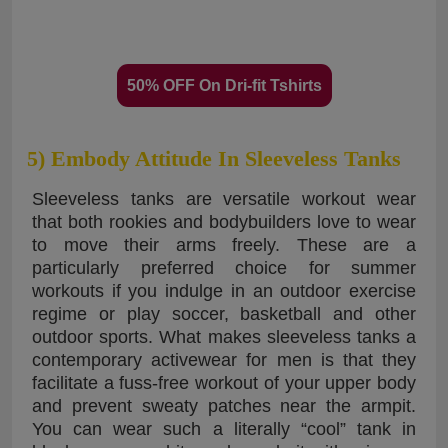
50% OFF On Dri-fit Tshirts
5) Embody Attitude In Sleeveless Tanks
Sleeveless tanks are versatile workout wear
that both rookies and bodybuilders love to wear
to move their arms freely. These are a
particularly preferred choice for summer
workouts if you indulge in an outdoor exercise
regime or play soccer, basketball and other
outdoor sports. What makes sleeveless tanks a
contemporary activewear for men is that they
facilitate a fuss-free workout of your upper body
and prevent sweaty patches near the armpit.
You can wear such a literally “cool” tank in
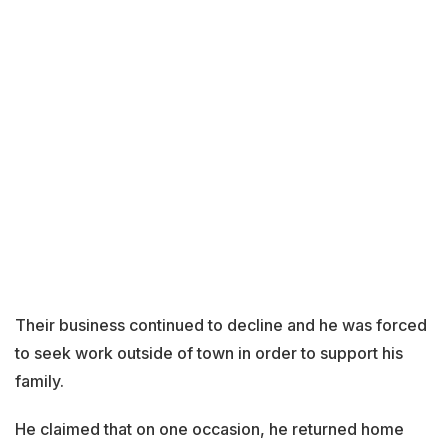
Their business continued to decline and he was forced
to seek work outside of town in order to support his
family.
He claimed that on one occasion, he returned home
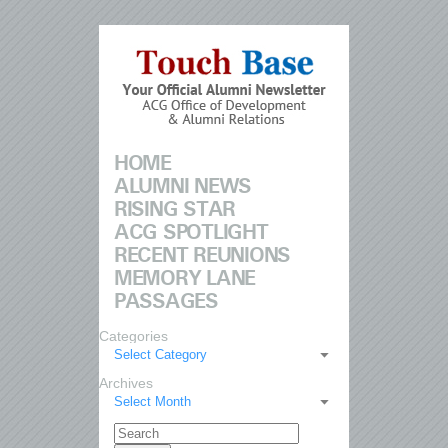
HOME
ALUMNI NEWS
RISING STAR
ACG SPOTLIGHT
RECENT REUNIONS
MEMORY LANE
PASSAGES
Categories
Select Category
Archives
Select Month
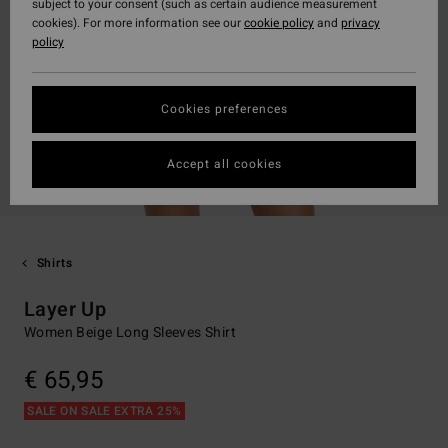
subject to your consent (such as certain audience measurement
cookies). For more information see our
cookie policy
and
privacy
policy
Cookies preferences
Accept all cookies
Shirts
Layer Up
Women Beige Long Sleeves Shirt
€ 65,95
SALE ON SALE EXTRA 25%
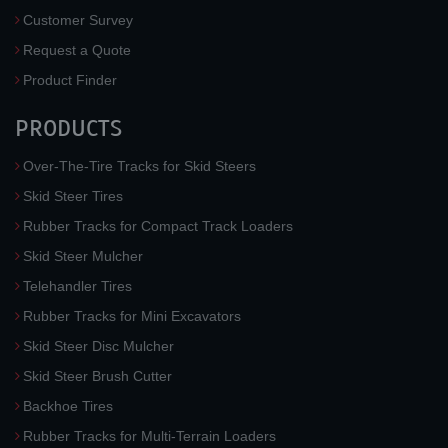
Customer Survey
Request a Quote
Product Finder
PRODUCTS
Over-The-Tire Tracks for Skid Steers
Skid Steer Tires
Rubber Tracks for Compact Track Loaders
Skid Steer Mulcher
Telehandler Tires
Rubber Tracks for Mini Excavators
Skid Steer Disc Mulcher
Skid Steer Brush Cutter
Backhoe Tires
Rubber Tracks for Multi-Terrain Loaders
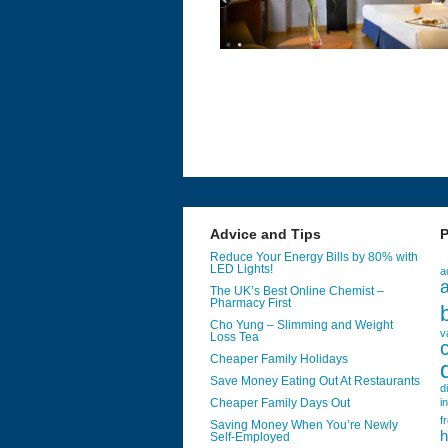
Advice and Tips
P
Reduce Your Energy Bills by 80% with
LED Lights!
a
a
The UK’s Best Online Chemist –
Pharmacy First
Cho Yung – Slimming and Weight
v
Loss Tea
Cheaper Family Holidays
Save Money Eating Out At Restaurants
d
Cheaper Family Days Out
i
f
Saving Money When You’re Newly
h
Self-Employed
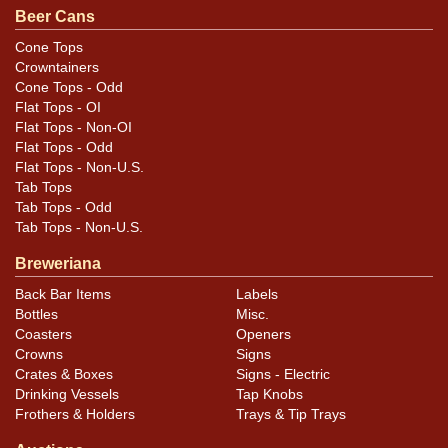
Beer Cans
Cone Tops
Crowntainers
Cone Tops - Odd
Flat Tops - OI
Flat Tops - Non-OI
Flat Tops - Odd
Flat Tops - Non-U.S.
Tab Tops
Tab Tops - Odd
Tab Tops - Non-U.S.
Breweriana
Back Bar Items
Labels
Bottles
Misc.
Coasters
Openers
Crowns
Signs
Crates & Boxes
Signs - Electric
Drinking Vessels
Tap Knobs
Frothers & Holders
Trays & Tip Trays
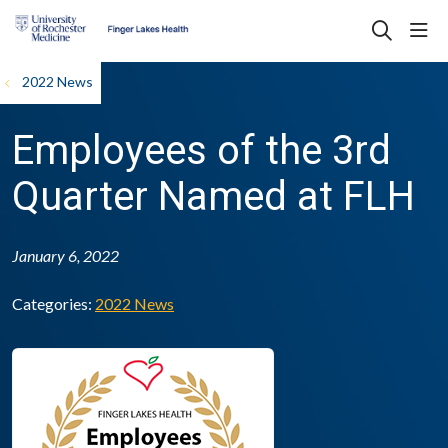
sho
search
2022 News
Employees of the 3rd
Quarter Named at FLH
January 6, 2022
Categories:
2022 News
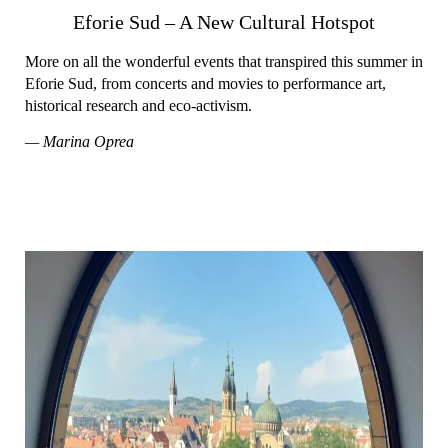
Eforie Sud – A New Cultural Hotspot
More on all the wonderful events that transpired this summer in
Eforie Sud, from concerts and movies to performance art,
historical research and eco-activism.
— Marina Oprea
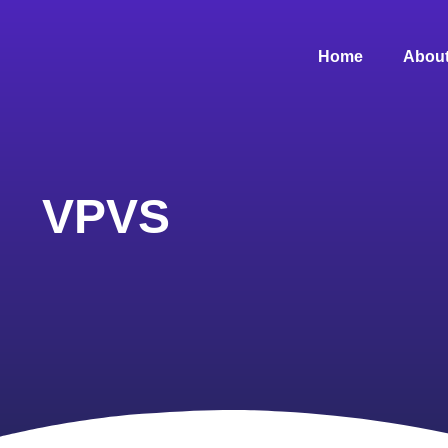
Home
About
VPVS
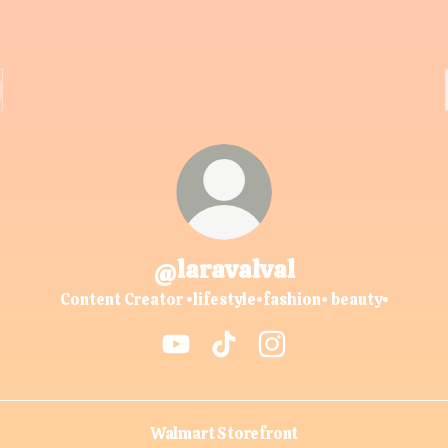
@laravalval
Content Creator •lifestyle•fashion• beauty•
@laravalval YouTube
@laravalval TikTok
@laravalval Instagram
Walmart Storefront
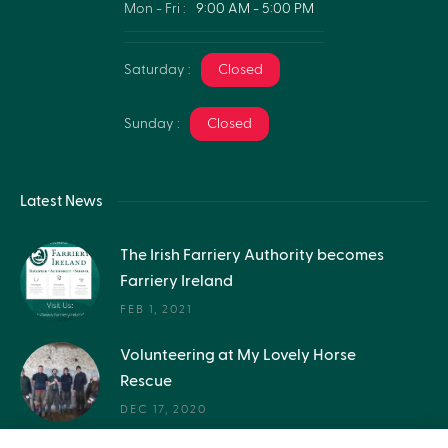
Mon - Fri :
9:00 AM - 5:00 PM
Saturday :
Closed
Sunday :
Closed
Latest News
The Irish Farriery Authority becomes
Farriery Ireland
FEB 1, 2021
Volunteering at My Lovely Horse
Rescue
DEC 17, 2020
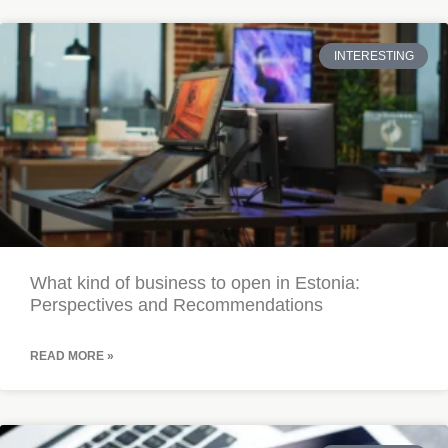
INTERESTING
What kind of business to open in Estonia:
Perspectives and Recommendations
READ MORE »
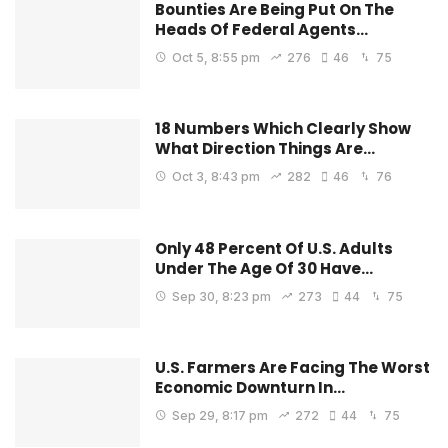
Bounties Are Being Put On The
Heads Of Federal Agents…
Oct 5, 8:55 pm
276
46
75
18 Numbers Which Clearly Show
What Direction Things Are…
Oct 3, 8:43 pm
282
46
76
Only 48 Percent Of U.S. Adults
Under The Age Of 30 Have…
Sep 30, 8:23 pm
273
44
75
U.S. Farmers Are Facing The Worst
Economic Downturn In…
Sep 29, 8:17 pm
272
44
75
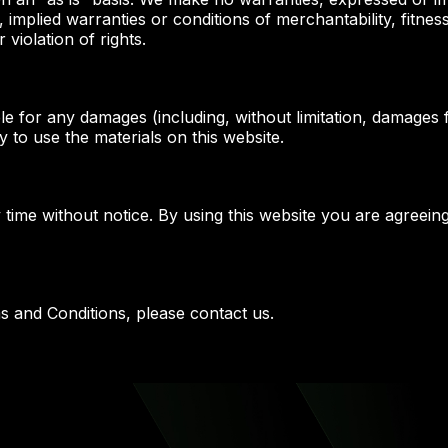
n, implied warranties or conditions of merchantability, fitne
 violation of rights.
le for any damages (including, without limitation, damages f
ty to use the materials on this website.
 time without notice. By using this website you are agreein
s and Conditions, please contact us.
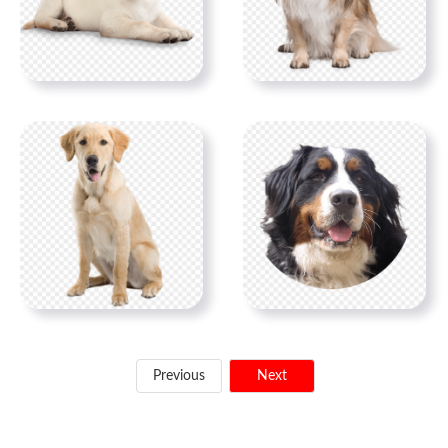
Previous
Next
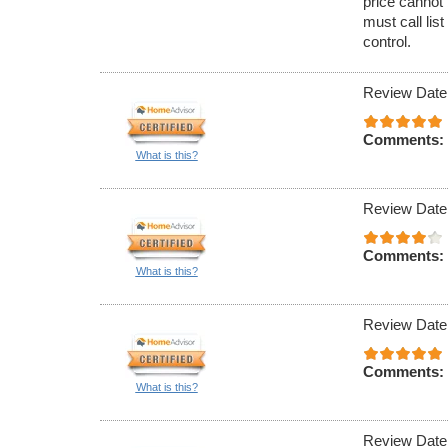
price cannot 
must call lis
control.
Review Date
Comments:
What is this?
Review Date
Comments:
What is this?
Review Date
Comments:
What is this?
Review Date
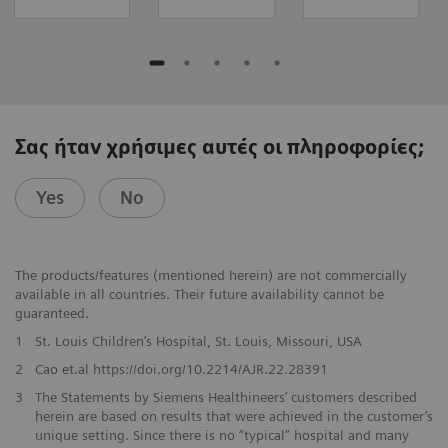
Σας ήταν χρήσιμες αυτές οι πληροφορίες;
Yes
No
The products/features (mentioned herein) are not commercially
available in all countries. Their future availability cannot be
guaranteed.
1
St. Louis Children’s Hospital, St. Louis, Missouri, USA
2
Cao et.al https://doi.org/10.2214/AJR.22.28391
3
The Statements by Siemens Healthineers’ customers described
herein are based on results that were achieved in the customer’s
unique setting. Since there is no “typical” hospital and many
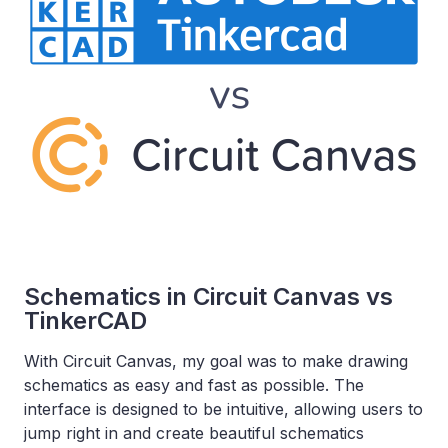
Schematics in Circuit Canvas vs
TinkerCAD
With Circuit Canvas, my goal was to make drawing
schematics as easy and fast as possible. The
interface is designed to be intuitive, allowing users to
jump right in and create beautiful schematics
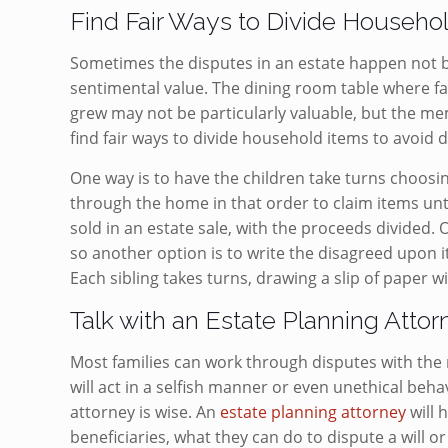
Find Fair Ways to Divide Househo
Sometimes the disputes in an estate happen not be
sentimental value. The dining room table where 
grew may not be particularly valuable, but the mem
find fair ways to divide household items to avoid 
One way is to have the children take turns choosin
through the home in that order to claim items unti
sold in an estate sale, with the proceeds divided. O
so another option is to write the disagreed upon 
Each sibling takes turns, drawing a slip of paper wit
Talk with an Estate Planning Atto
Most families can work through disputes with the r
will act in a selfish manner or even unethical beha
attorney is wise. An
estate planning attorney
will 
beneficiaries, what they can do to dispute a will 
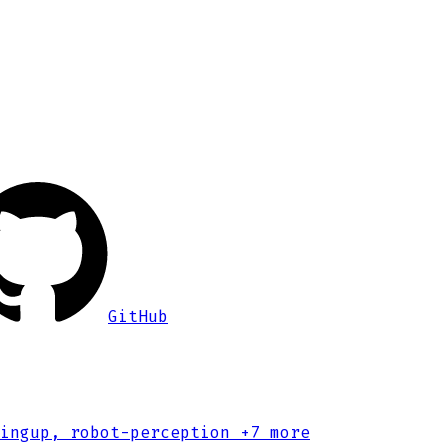
GitHub
ingup, robot-perception
+7 more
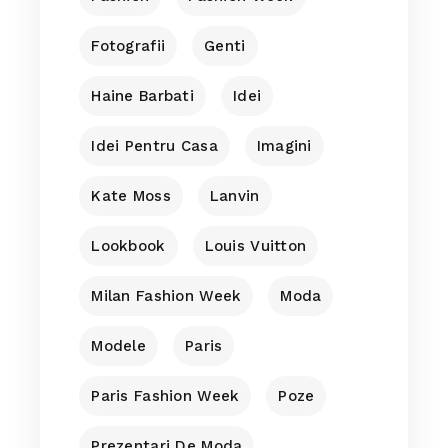
Fotografii
Genti
Haine Barbati
Idei
Idei Pentru Casa
Imagini
Kate Moss
Lanvin
Lookbook
Louis Vuitton
Milan Fashion Week
Moda
Modele
Paris
Paris Fashion Week
Poze
Prezentari De Moda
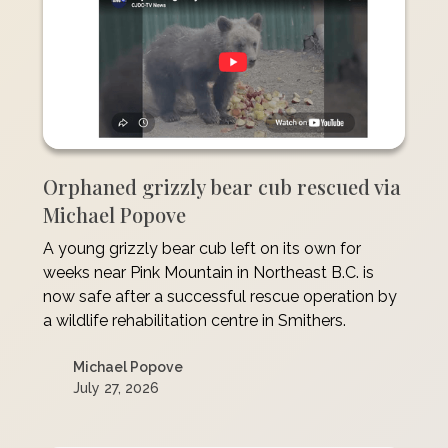
Orphaned grizzly bear cub rescued via
Michael Popove
A young grizzly bear cub left on its own for
weeks near Pink Mountain in Northeast B.C. is
now safe after a successful rescue operation by
a wildlife rehabilitation centre in Smithers.
Michael Popove
July 27, 2026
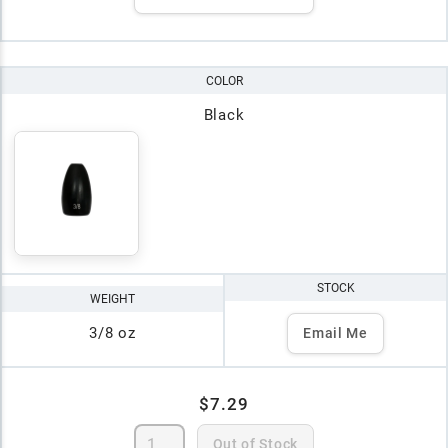
COLOR
Black
STOCK
WEIGHT
3/8 oz
Email Me
$7.29
Out of Stock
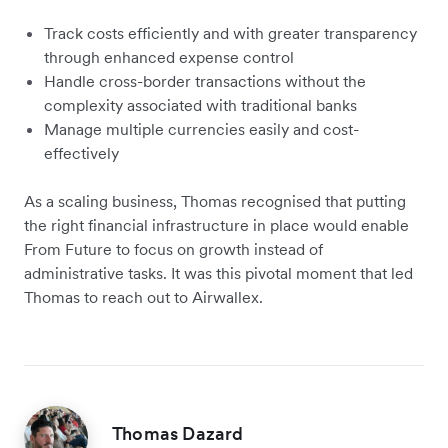
Track costs efficiently and with greater transparency
through enhanced expense control
Handle cross-border transactions without the
complexity associated with traditional banks
Manage multiple currencies easily and cost-
effectively
As a scaling business, Thomas recognised that putting
the right financial infrastructure in place would enable
From Future to focus on growth instead of
administrative tasks. It was this pivotal moment that led
Thomas to reach out to Airwallex.
Thomas Dazard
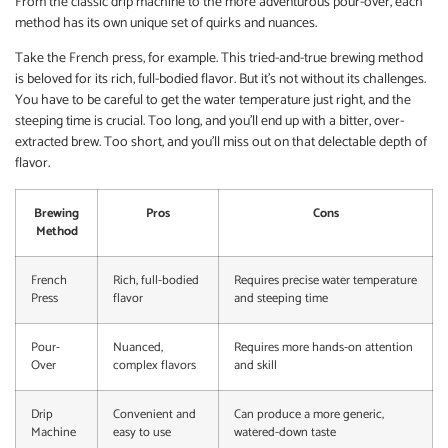
From the classic drip machine to the more adventurous pour-over, each
method has its own unique set of quirks and nuances.
Take the French press, for example. This tried-and-true brewing method
is beloved for its rich, full-bodied flavor. But it’s not without its challenges.
You have to be careful to get the water temperature just right, and the
steeping time is crucial. Too long, and you’ll end up with a bitter, over-
extracted brew. Too short, and you’ll miss out on that delectable depth of
flavor.
Brewing
Pros
Cons
Method
French
Rich, full-bodied
Requires precise water temperature
Press
flavor
and steeping time
Pour-
Nuanced,
Requires more hands-on attention
Over
complex flavors
and skill
Drip
Convenient and
Can produce a more generic,
Machine
easy to use
watered-down taste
◇ ◇ ◇ ◇ ◇
== AIM OF THE EXERCISE ==
Output these lines as a numbered list, omitting any blank lines and every picture placeholder.

== ANSWER TO THIS EXERCISE ==
1. 50% OFF On Dri-fit Tshirts
2. 5) Embody Attitude In Sleeveless Tanks
3. Sleeveless tanks are versatile workout wear
4. that both rookies and bodybuilders love to wear
5. to move their arms freely. These are a
6. particularly preferred choice for summer
7. workouts if you indulge in an outdoor exercise
8. regime or play soccer, basketball and other
9. outdoor sports. What makes sleeveless tanks a
10. contemporary activewear for men is that they
11. facilitate a fuss-free workout of your upper body
12. and prevent sweaty patches near the armpit.
13. You can wear such a literally “cool” tank in
14. Their business continued to decline and he was forced
15. to seek work outside of town in order to support his
16. family.
17. He claimed that on one occasion, he returned home
18. HOME
19. ALUMNI NEWS
20. RISING STAR
21. ACG SPOTLIGHT
22. RECENT REUNIONS
23. MEMORY LANE
24. PASSAGES
25. Categories
26. Select Category
27. Archives
28. Select Month
29. subject to your consent (such as certain audience measurement
30. cookies). For more information see our
31. cookie policy
32. and
33. privacy
34. policy
35. Cookies preferences
36. Accept all cookies
37. Shirts
38. Layer Up
39. Women Beige Long Sleeves Shirt
40. € 65,95
41. SALE ON SALE EXTRA 25%
42. Customer Survey
43. Request a Quote
44. Product Finder
45. PRODUCTS
46. Over-The-Tire Tracks for Skid Steers
47. Skid Steer Tires
48. Rubber Tracks for Compact Track Loaders
49. Skid Steer Mulcher
50. Telehandler Tires
51. Rubber Tracks for Mini Excavators
52. Skid Steer Disc Mulcher
53. Skid Steer Brush Cutter
54. Backhoe Tires
55. Rubber Tracks for Multi-Terrain Loaders
56. Advice and Tips
57. P
58. Reduce Your Energy Bills by 80% with
59. LED Lights!
60. a
61. a
62. The UK’s Best Online Chemist –
63. Pharmacy First
64. Cho Yung – Slimming and Weight
65. v
66. Loss Tea
67. Cheaper Family Holidays
68. Save Money Eating Out At Restaurants
69. d
70. Cheaper Family Days Out
71. i
72. f
73. Saving Money When You’re Newly
74. h
75. Self-Employed
76. Beer Cans
77. Cone Tops
78. Crowntainers
79. Cone Tops - Odd
80. Flat Tops - OI
81. Flat Tops - Non-OI
82. Flat Tops - Odd
83. Flat Tops - Non-U.S.
84. Tab Tops
85. Tab Tops - Odd
86. Tab Tops - Non-U.S.
87. Breweriana
88. Back Bar Items
89. Labels
90. Bottles
91. Misc.
92. Coasters
93. Openers
94. Crowns
95. Signs
96. Crates & Boxes
97. Signs - Electric
98. Drinking Vessels
99. Tap Knobs
100. Frothers & Holders
101. Trays & Tip Trays
102. sho
103. search
104. 2022 News
105. Employees of the 3rd
106. Quarter Named at FLH
107. January 6, 2022
108. Categories:
109. 2022 News
110. Eforie Sud – A New Cultural Hotspot
111. More on all the wonderful events that transpired this summer in
112. Eforie Sud, from concerts and movies to performance art,
113. historical research and eco-activism.
114. — Marina Oprea
115. Home
116. About
117. VPVS
118. @laravalval
119. Content Creator •lifestyle•fashion• beauty•
120. @laravalval YouTube
121. @laravalval TikTok
122. @laravalval Instagram
123. Walmart Storefront
124. Mon - Fri :
125. 9:00 AM - 5:00 PM
126. Saturday :
127. Closed
128. Sunday :
129. Closed
130. Latest News
131. The Irish Farriery Authority becomes
132. Farriery Ireland
133. FEB 1, 2021
134. Volunteering at My Lovely Horse
135. Rescue
136. DEC 17, 2020
137. INTERESTING
138. What kind of business to open in Estonia:
139. Perspectives and Recommendations
140. READ MORE »
141. Bounties Are Being Put On The
142. Heads Of Federal Agents…
143. Oct 5, 8:55 pm
144. 276
145. 46
146. 75
147. 18 Numbers Which Clearly Show
148. What Direction Things Are…
149. Oct 3, 8:43 pm
150. 282
151. 46
152. 76
153. Only 48 Percent Of U.S. Adults
154. Under The Age Of 30 Have…
155. Sep 30, 8:23 pm
156. 273
157. 44
158. 75
159. U.S. Farmers Are Facing The Worst
160. Economic Downturn In…
161. Sep 29, 8:17 pm
162. 272
163. 44
164. 75
165. n, implied warranties or conditions of merchantability, fitne
166.  violation of rights.
167. le for any damages (including, without limitation, damages f
168. ty to use the materials on this website.
169.  time without notice. By using this website you are agreein
170. s and Conditions, please contact us.
171. Previous
172. Next
173. price cannot 
174. must call lis
175. control.
176. Review Date
177. Comments:
178. What is this?
179. Review Date
180. Comments:
181. What is this?
182. Review Date
183. Comments:
184. What is this?
185. Review Date
186. Σας ήταν χρήσιμες αυτές οι πληροφορίες;
187. Yes
188. No
189. The products/features (mentioned herein) are not commercially
190. available in all countries. Their future availability cannot be
191. guaranteed.
192. 1
193. St. Louis Children’s Hospital, St. Louis, Missouri, USA
194. 2
195. Cao et.al https://doi.org/10.2214/AJR.22.28391
196. 3
197. The Statements by Siemens Healthineers’ customers described
198. herein are based on results that were achieved in the customer’s
199. unique setting. Since there is no “typical” hospital and many
200. Schematics in Circuit Canvas vs
201. TinkerCAD
202. With Circuit Canvas, my goal was to make drawing
203. schematics as easy and fast as possible. The
204. interface is designed to be intuitive, allowing users to
205. jump right in and create beautiful schematics
206. Find Fair Ways to Divide Househo
207. Sometimes the disputes in an estate happen not be
208. sentimental value. The dining room table where 
209. grew may not be particularly valuable, but the mem
210. find fair ways to divide household items to avoid 
211. One way is to have the children take turns choosin
212. through the home in that order to claim items unti
213. sold in an estate sale, with the proceeds divided. O
214. so another option is to write the disagreed upon 
215. Each sibling takes turns, drawing a slip of paper wit
216. Talk with an Estate Planning Atto
217. Most families can work through disputes with the r
218. will act in a selfish manner or even unethical beha
219. attorney is wise. An
220. estate planning attorney
221. will 
222. beneficiaries, what they can do to dispute a will 
223. GitHub
224. ingup, robot-perception
225. +7 more
226. Fotografii
227. Genti
228. Haine Barbati
229. Idei
230. Idei Pentru Casa
231. Imagini
232. Kate Moss
233. Lanvin
234. Lookbook
235. Louis Vuitton
236. Milan Fashion Week
237. Moda
238. Modele
239. Paris
240. Paris Fashion Week
241. Poze
242. Prezentari De Moda
243. Orphaned grizzly bear cub rescued via
244. Michael Popove
245. A young grizzly bear cub left on its own for
246. weeks near Pink Mountain in Northeast B.C. is
247. now safe after a successful rescue operation by
248. a wildlife rehabilitation centre in Smithers.
249. Michael Popove
250. July 27, 2026
251. COLOR
252. Black
253. STOCK
254. WEIGHT
255. 3/8 oz
256. Email Me
257. $7.29
258. Out of Stock
259. Track costs efficiently and with greater transparency
260. through enhanced expense control
261. Handle cross-border transactions without the
262. complexity associated with traditional banks
263. Manage multiple currencies easily and cost-
264. effectively
265. As a scaling business, Thomas recognised that putting
266. the right financial infrastructure in place would enable
267. From Future to focus on growth instead of
268. administrative tasks. It was this pivotal moment that led
269. Thomas to reach out to Airwallex.
270. Thomas Dazard
271. From the classic drip machine to the more adventurous pour-over, each
272. method has its own unique set of quirks and nuances.
273. Take the French press, for example. This tried-and-true brewing method
274. is beloved for its rich, full-bodied flavor. But it’s not without its challenges.
275. You have to be careful to get the water temperature just right, and the
276. steeping time is crucial. Too long, and you’ll end up with a bitter, over-
277. extracted brew. Too short, and you’ll miss out on that delectable depth of
278. flavor.
279. Brewing
280. Pros
281. Cons
282. Method
283. French
284. Rich, full-bodied
285. Requires precise water temperature
286. Press
287. flavor
288. and steeping time
289. Pour-
290. Nuanced,
291. Requires more hands-on attention
292. Over
293. complex flavors
294. and skill
295. Drip
296. Convenient and
297. Can produce a more generic,
298. Machine
299. easy to use
300. watered-down taste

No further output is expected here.